No caso da Iara, como a aquisição do equipamento é feito pela própria empresa, que possui parcerias e convênios com fabricantes, ele afirma conseguir entregar o equipamento na fazenda em cerca de 60 dias.
A análise de crédito do agricultor é feita internamente – com o apoio da estrutura já existente na Simbiose, de Marcelo Godoy Oliveira.
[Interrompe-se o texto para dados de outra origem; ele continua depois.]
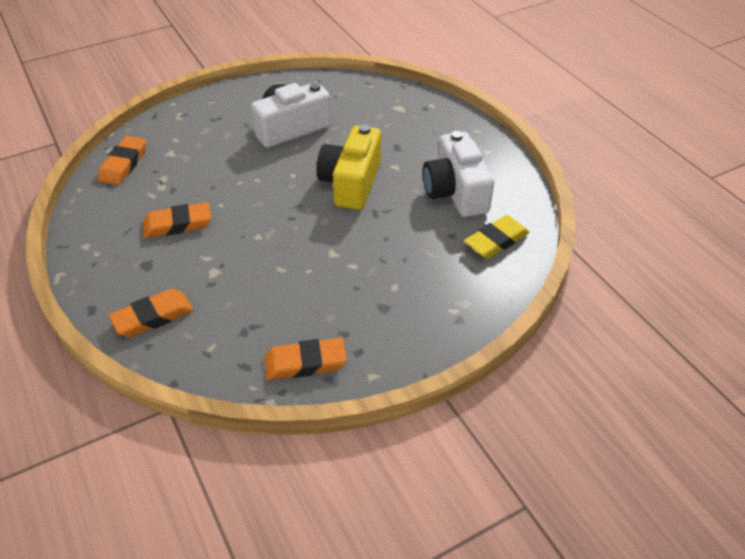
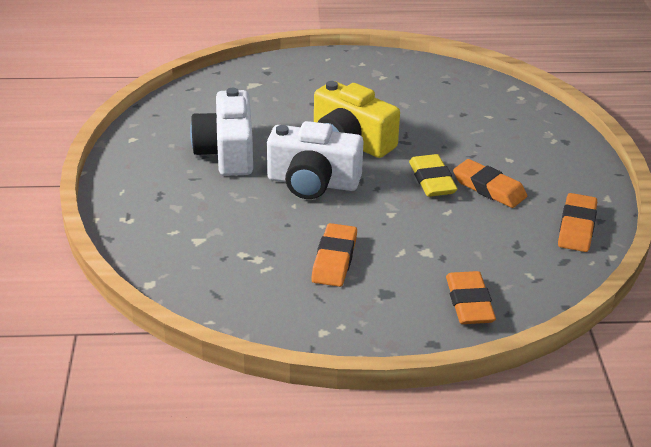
camera: 65 degrees left, 10 degrees down
(124, 164) = (190, 278): orange eraser -> orange eraser (489, 188)
(455, 192) = (406, 95): white camera -> white camera (313, 182)
(496, 241) = (484, 96): yellow eraser -> yellow eraser (432, 180)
Esse é hoje, de acordo com Moreira, o grande desafio da empresa, mais até do que gerar demanda, que chega muitas vezes através de revendas e indústrias de equipamentos ávidas em viabilizar negócios.
“Como o equipamento é nosso, nós estamos locando, não faz sentido a gente pedir nada em garantia, como aconteceria se ele fosse buscar recursos em um banco”, afirma.
“Então, os bens ficam liberados para outros financiamentos e, concomitantemente, ele tem a oportunidade de ter o equipamento, instalado com o menor investimento possível, porque ele tem que investir em infraestrutura”.
Moreira acredita que, com a Iara, ele e os sócios estão apenas lançando as fundações para um novo mercado, que vai evoluir, com a criação de novos modelos de negócios e mais concorrência.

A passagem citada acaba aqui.